World's Shortest Work Week

The Dutch workforce works the least among the world's industrialized nations: it averages 29 hours a week - according to the OECD - with an average annual income of $47,000.

CNN reports that Americans work 38 hours a week at an average annual income of $54,000.

Besides Holland, the other nine countries with shorter work hours than the U.S. are: Denmark (33 hours, $46,000); Norway (33 hours, $44,000); Ireland (34 hours, $51,000); Germany (35 hours, $40,000); Switzerland (35 hours, $50,000); Belgium (35 hours, $44,000);Sweden (36 hours, $38,000); Australia (36 hours, $45,000) and Italy (36 hours, $34,000.) 

It's interesting to follow the ensuing conversation on CNN's website with its usual cliche-driven remarks, such as:

"And then "smart" Americans claim socialism doesn't work! People in these countries all work less, make more and have all kinds of benefits and these are countries doing great economically as well. Let me live in the land of the free, work 60hrs a week for low wages, no vacation and no benefits while being watched by my government. " (by Mbane)


"we work a few more hours, yet make substantially more before taxes and a ton more after taxes. yet, somehow a country with a population of Los Angeles is 'better' because they make significantly SIGNIFICANTLY less money than we do on average? what?" (by Virtually Real)

and ""People in these countries are healthier, live longer, live in far better housing,

are better educated (without life long debt) and travel more." This is all based on an "average" person--a statistical person. This is socialism. A Scandinavian who is denied cutting-edge treatment for an exotic cancer and dies does not care about the long average lifespan of his fellow countrymen. The average Scandinavian house is adequate, but many Americans who have traveled to Scandinavia find the houses to be small and plain. Scandinavians travel more, but many Americans are content not to travel much.

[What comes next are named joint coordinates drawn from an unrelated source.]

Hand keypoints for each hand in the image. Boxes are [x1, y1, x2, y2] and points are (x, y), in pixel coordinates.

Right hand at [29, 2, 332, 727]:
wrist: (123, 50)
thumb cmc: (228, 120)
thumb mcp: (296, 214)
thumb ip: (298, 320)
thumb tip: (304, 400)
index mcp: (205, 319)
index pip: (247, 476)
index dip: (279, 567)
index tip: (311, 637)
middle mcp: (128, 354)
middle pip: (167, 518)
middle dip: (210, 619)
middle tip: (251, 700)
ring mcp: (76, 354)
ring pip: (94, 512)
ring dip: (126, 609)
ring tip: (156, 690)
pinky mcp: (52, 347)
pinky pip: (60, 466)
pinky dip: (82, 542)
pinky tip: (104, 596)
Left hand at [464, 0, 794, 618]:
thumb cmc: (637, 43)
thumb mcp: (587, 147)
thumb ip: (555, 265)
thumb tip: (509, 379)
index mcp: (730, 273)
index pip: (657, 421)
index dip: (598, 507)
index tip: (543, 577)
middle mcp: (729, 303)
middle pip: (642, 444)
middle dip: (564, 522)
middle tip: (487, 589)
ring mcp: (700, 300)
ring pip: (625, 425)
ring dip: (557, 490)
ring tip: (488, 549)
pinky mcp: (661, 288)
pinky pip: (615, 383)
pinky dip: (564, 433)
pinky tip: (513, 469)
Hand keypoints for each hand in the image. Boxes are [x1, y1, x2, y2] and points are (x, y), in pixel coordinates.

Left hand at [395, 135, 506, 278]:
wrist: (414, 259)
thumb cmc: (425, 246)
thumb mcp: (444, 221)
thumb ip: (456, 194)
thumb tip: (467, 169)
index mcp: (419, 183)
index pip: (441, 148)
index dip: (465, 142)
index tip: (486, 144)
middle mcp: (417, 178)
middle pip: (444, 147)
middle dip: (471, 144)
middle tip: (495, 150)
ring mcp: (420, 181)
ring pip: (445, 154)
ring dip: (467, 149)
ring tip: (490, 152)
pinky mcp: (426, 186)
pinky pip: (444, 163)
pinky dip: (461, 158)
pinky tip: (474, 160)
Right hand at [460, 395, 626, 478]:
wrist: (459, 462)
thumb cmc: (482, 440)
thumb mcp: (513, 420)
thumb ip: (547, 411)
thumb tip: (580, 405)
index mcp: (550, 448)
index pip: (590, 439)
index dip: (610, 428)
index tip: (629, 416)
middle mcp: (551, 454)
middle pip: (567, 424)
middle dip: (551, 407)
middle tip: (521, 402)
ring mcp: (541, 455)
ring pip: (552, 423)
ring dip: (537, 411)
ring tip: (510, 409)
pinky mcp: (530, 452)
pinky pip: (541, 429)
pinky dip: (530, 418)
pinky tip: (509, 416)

Like you, I recognize the upside of a European lifestyle, but I prefer America, where, if I happen to want treatment at the world's top hospitals, a huge house, or whatever else I have led myself to believe makes me happy, I have the opportunity to work hard and achieve it. In the US we have opportunity, not socialism." (by Lobelia)

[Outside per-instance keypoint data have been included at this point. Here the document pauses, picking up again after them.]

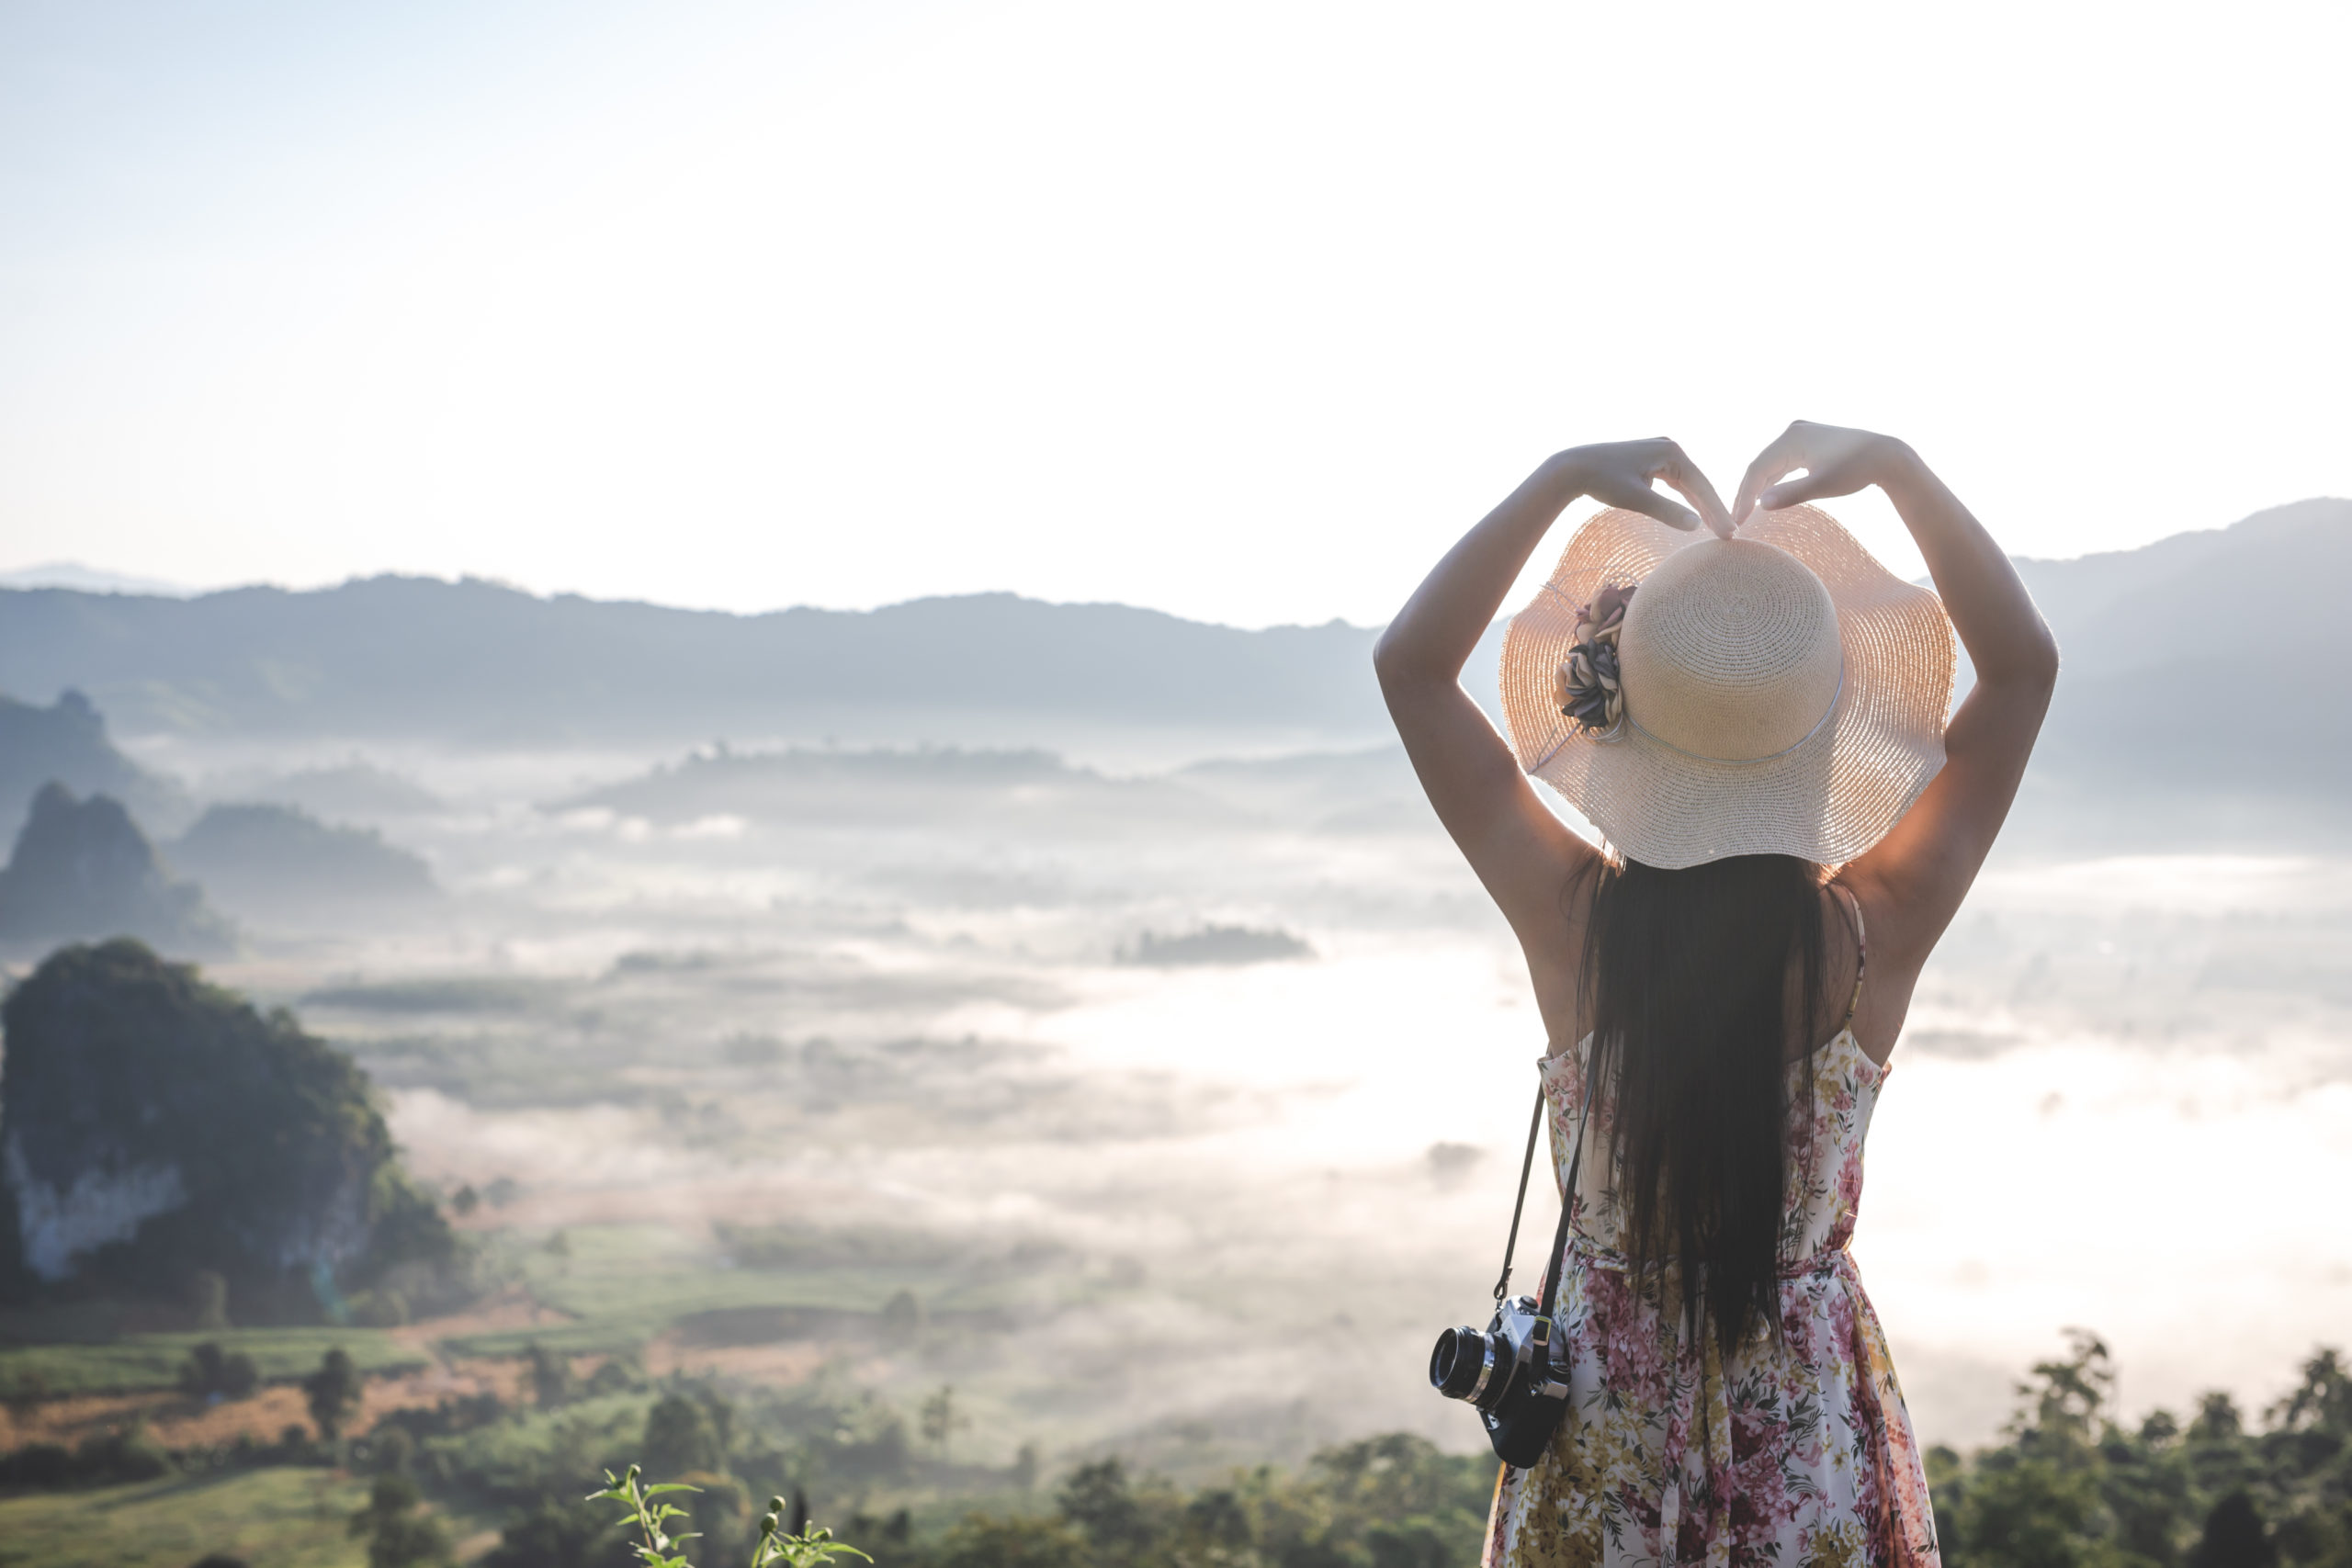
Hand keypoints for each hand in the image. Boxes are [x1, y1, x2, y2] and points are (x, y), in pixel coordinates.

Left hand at [1561, 438, 1732, 537]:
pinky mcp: (1651, 459)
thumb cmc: (1602, 481)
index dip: (1716, 511)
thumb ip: (1667, 512)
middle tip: (1729, 536)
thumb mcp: (1636, 499)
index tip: (1729, 534)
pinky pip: (1675, 482)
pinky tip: (1695, 514)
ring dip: (1701, 505)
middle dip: (1713, 510)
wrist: (1572, 468)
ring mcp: (1661, 451)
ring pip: (1687, 483)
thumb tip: (1697, 525)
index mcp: (1672, 451)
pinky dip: (1685, 498)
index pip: (1701, 486)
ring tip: (1718, 528)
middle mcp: (1670, 446)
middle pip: (1698, 483)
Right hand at [1731, 421, 1914, 527]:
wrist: (1887, 456)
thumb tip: (1761, 506)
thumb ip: (1791, 494)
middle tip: (1735, 522)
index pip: (1757, 470)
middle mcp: (1792, 431)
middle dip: (1747, 494)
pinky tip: (1766, 499)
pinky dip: (1773, 481)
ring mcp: (1800, 435)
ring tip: (1745, 513)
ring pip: (1770, 465)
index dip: (1744, 497)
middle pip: (1760, 466)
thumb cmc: (1857, 470)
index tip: (1737, 522)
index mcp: (1791, 438)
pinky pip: (1782, 464)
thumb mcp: (1823, 486)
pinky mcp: (1807, 443)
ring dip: (1758, 489)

This kind of discussion is beside the point.  First, I would add that one shouldn't put too much stock in numbers and comparisons. It's not whether these numbers show which country is "better", it's whether people are happy and prosperous in their own country and possibly could learn something from other countries. If the Dutch are happy working fewer hours, with sufficient income and leisure time, that's their choice and fine for them. If the Italians don't like their tax system, then they can vote hopefully for a change in policy. If Americans like to travel in Europe in high-speed trains, but are happy living without those amenities in the U.S., then they are entitled to their choice. However, each of them, and especially their economists and politicians, could start wondering how come the Europeans have great railway transportation, why the American make more money, or how come the Dutch can afford to have so many days off etc. etc. In short, it's about learning that each society and culture may have different preferences, but also might offer suitable role models to learn from.